E la diffusione di foto non è trasparenza. Nell’era delle parabole sarebbe potenza di Internet e della tecnologia digitale se non vi fosse un altro elemento che resta oscurato. La forza è potere, il terrore è strumento di potere. Più posso incutere timore meno opposizione avrò. Non si può non notare che tutte le immagini note sono di fonte governo statunitense. Ci si dice che vengono filtrate perché comunque sarebbero presto rese pubbliche ma la sostanza resta: gli scatti finora noti sono stati tutti scelti dal Pentagono. Come in America Latina dove all’interno del Piano Condor la sparizione di persone fu teorizzata come terrore permanente, anche in Iraq l’esposizione del tormento è parte del tormento ed ammonimento futuro. Alla vista dei corpi, nella coscienza di ogni irakeno prevarrà l’indignazione o la paura?

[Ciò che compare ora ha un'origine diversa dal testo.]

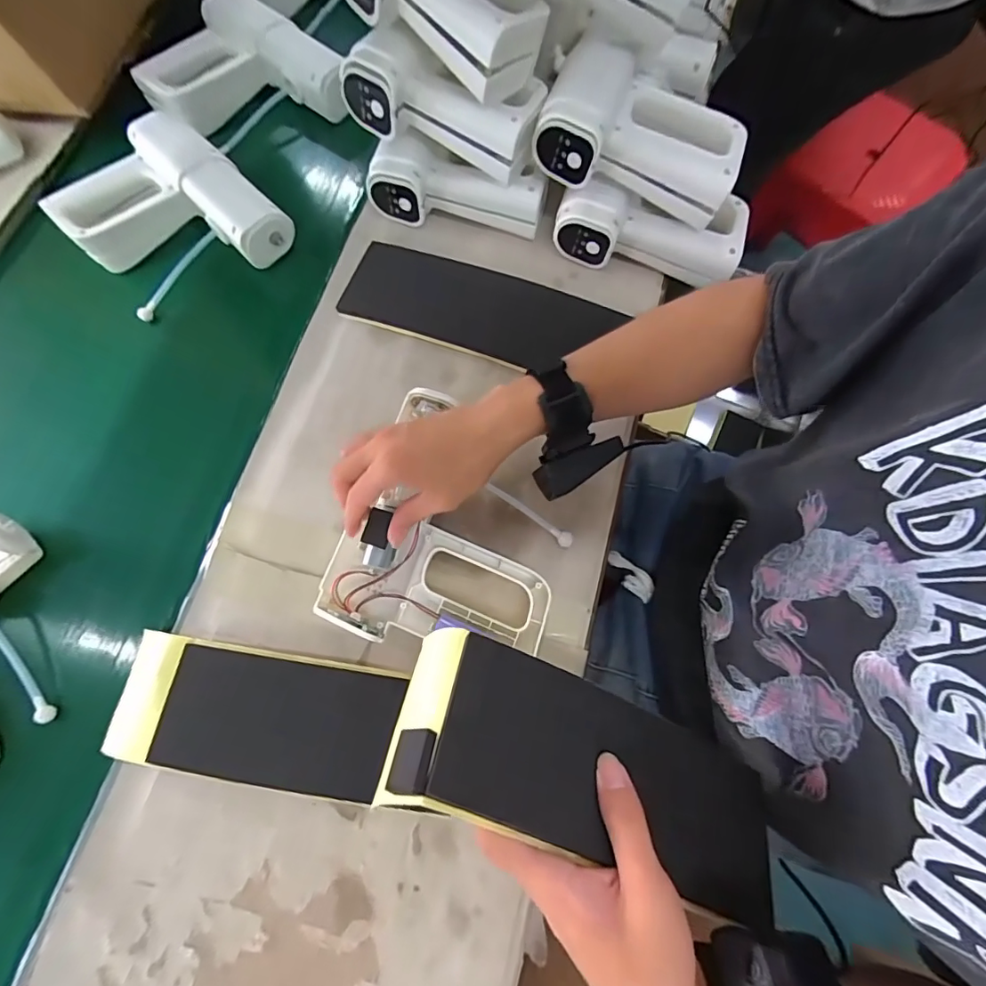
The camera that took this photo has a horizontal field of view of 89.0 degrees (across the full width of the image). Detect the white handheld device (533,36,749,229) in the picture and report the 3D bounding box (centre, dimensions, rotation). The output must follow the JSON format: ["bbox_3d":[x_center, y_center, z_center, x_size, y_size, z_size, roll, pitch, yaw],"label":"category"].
[{"bbox_3d":[0.140,-0.334,0.461,0.180,0.070,0.116,21,75,9],"label":"white handheld device"}]

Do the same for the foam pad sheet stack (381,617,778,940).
[{"bbox_3d":[0.059,0.161,0.295,0.232,0.025,0.094,23,55,-8],"label":"foam pad sheet stack"}]

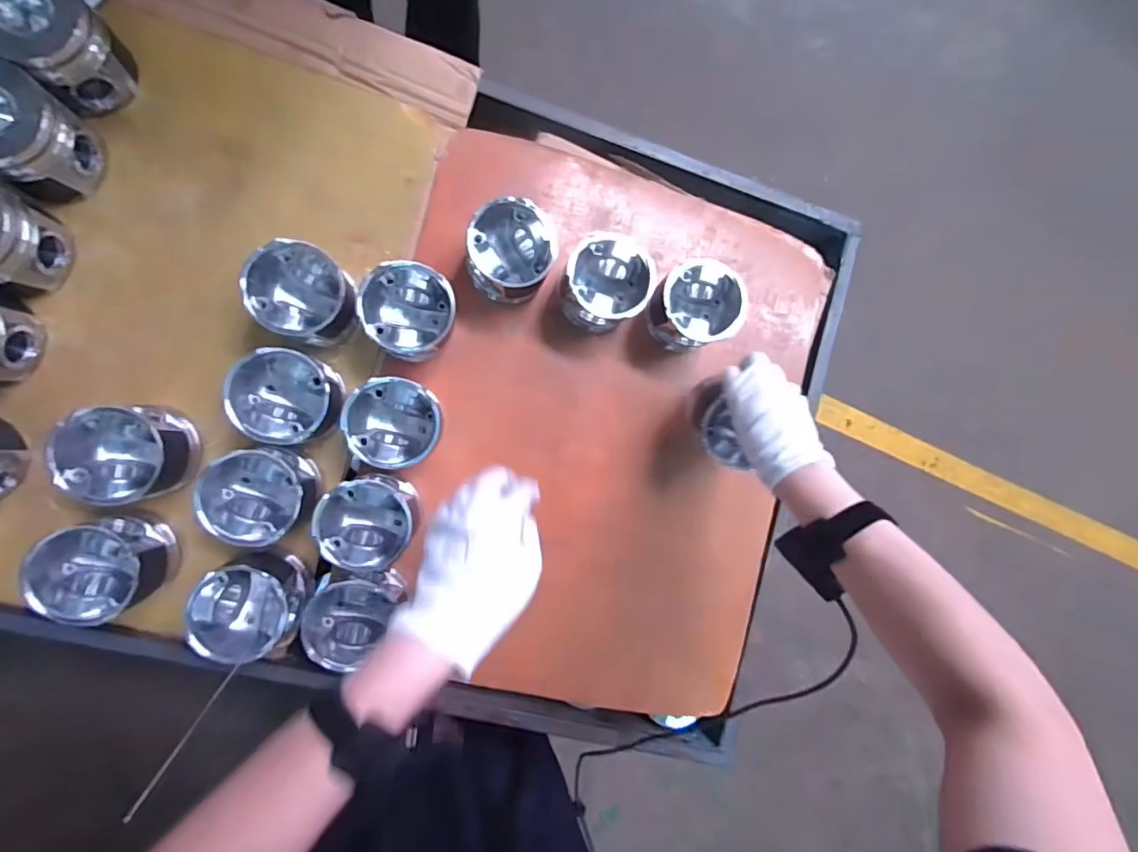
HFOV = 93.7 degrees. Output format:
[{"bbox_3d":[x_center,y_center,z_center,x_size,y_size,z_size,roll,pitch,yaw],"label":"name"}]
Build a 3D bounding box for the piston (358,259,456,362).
[{"bbox_3d":[-0.173,-0.120,0.586,0.096,0.079,0.096,1,90,-10],"label":"piston"}]

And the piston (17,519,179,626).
[{"bbox_3d":[-0.462,0.140,0.537,0.094,0.098,0.093,0,90,-10],"label":"piston"}]

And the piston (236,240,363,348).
[{"bbox_3d":[-0.275,-0.137,0.562,0.092,0.079,0.098,0,90,-10],"label":"piston"}]

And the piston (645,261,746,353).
[{"bbox_3d":[0.145,-0.143,0.644,0.094,0.092,0.095,0,90,-10],"label":"piston"}]

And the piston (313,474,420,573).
[{"bbox_3d":[-0.214,0.100,0.580,0.093,0.084,0.094,0,90,-10],"label":"piston"}]

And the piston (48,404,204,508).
[{"bbox_3d":[-0.439,0.028,0.539,0.094,0.084,0.092,-9,91,-10],"label":"piston"}]

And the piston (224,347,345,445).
[{"bbox_3d":[-0.294,-0.031,0.561,0.099,0.082,0.096,0,90,-10],"label":"piston"}]

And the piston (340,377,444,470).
[{"bbox_3d":[-0.188,-0.003,0.582,0.090,0.090,0.090,0,90,-10],"label":"piston"}]

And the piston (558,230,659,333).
[{"bbox_3d":[0.040,-0.166,0.621,0.101,0.078,0.097,0,90,-10],"label":"piston"}]

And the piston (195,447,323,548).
[{"bbox_3d":[-0.318,0.070,0.561,0.098,0.088,0.093,0,90,-10],"label":"piston"}]

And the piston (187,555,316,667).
[{"bbox_3d":[-0.326,0.185,0.559,0.092,0.098,0.098,0,90,-10],"label":"piston"}]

Li farà sollevare o prostrare? Ci si può domandare se lo scandalo internazionale nella mente dei neocons non sia un prezzo lucidamente o disperatamente pagato. Dalle nostre città possiamo permetterci l’indignazione, ma chi vive sotto l’occupazione, dopo l’indignazione deve fare una scelta personale e mettere a rischio la propria vita o scegliere di non metterla.

Forse oggi in via Tasso perfino Herbert Kappler terrebbe breafing quotidiani con la stampa. Può stupire allora – in questa storia lo stupore è particolarmente farisaico- che gli Stati Uniti non abbiano ratificato lo Statuto del Tribunale Penale Internazionale e che quindi da George W. Bush giù giù fino alla signorina Lynndie England nessuno sia perseguibile come criminale di guerra?